With the 800 back on all four, and hopefully no longer with any broken bits (and yes, a new clip was fitted to the shaft) I fired it up, gingerly selected first and… HUZZAH, it drove. I had fixed a thing. It was an immensely proud moment, as I am by no stretch of the imagination a mechanic. I’m a hobbyist with a lot of tools. That’s about it. So for the car to suddenly be moving again, well, that was quite the moment. Still, I didn’t want to start counting my Cowley chickens just yet, so slowly set about doing a lap of the local streets. Never fast enough to bother the T25, it was a slow burble around. I was nearly home, feeling a huge swell of pride when… bang, no drive, grinding noise. MOTHER FU…

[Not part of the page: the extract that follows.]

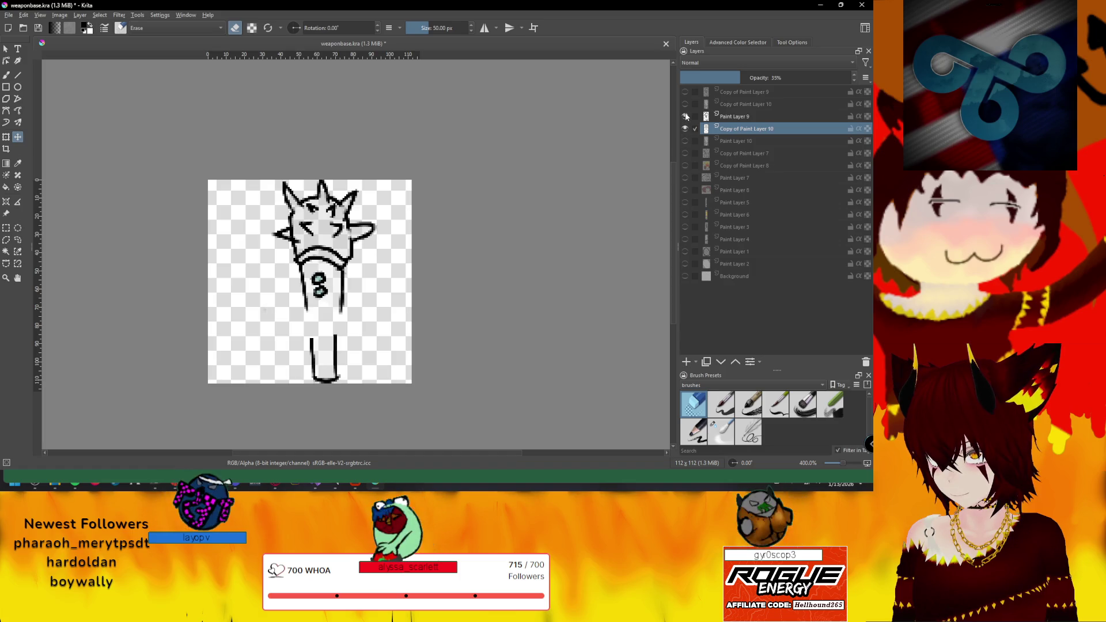
click(685, 129)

Same thing again. Shaft was spinning, so it’s engaged at the transmission end. But evidently not at the CV end, which makes little sense. That’s a new (used) shaft and a new CV. It shouldn’t be able to do that, but it is doing that. So here we are. I gingerly asked my neighbour to tow me home. Again. And since then, it’s been back in the naughty corner where it can sit for a few weeks until it goes away. I was, in the heat of rage, about to sell it to the first person on Twitter who offered me more than 12p. But after sleeping on it, I decided on another plan.
It’s going to a garage. I have to accept that I am not a mechanic, and sometimes, a mechanic is what you need. This would be one of those times. As such, the car is booked in to be seen by a man called Duncan at Alfanet Auto Engineers here in Bristol. I’ve heard nothing but good things, and his Google reviews are exemplary. Plus, if he earns his bread and butter on old Alfas, a Rover should be a doddle. He’s going to look at the drive issue, and hopefully cure it. I’m hoping it’s an idiot mistake by myself rather than anything serious. Once that’s done, he’s going to do the timing belt for me, look at the boosting issue (it hits the 14psi cut too fast), fit a new water pump, fit the stainless exhaust system I have for it and some other bits and bobs. And then, hopefully, it will be a car I can put some miles on.
Until something else breaks, of course. Because above all, it’s a Rover. Engineered like no other.
STEALTH EDIT: Since writing this, I remembered that while it was in the naughty corner, I took the time to remove the fuse board and re-solder it. So, while it did indeed break again on the test drive, at least all the electrics worked, so there’s a small win to be had I suppose.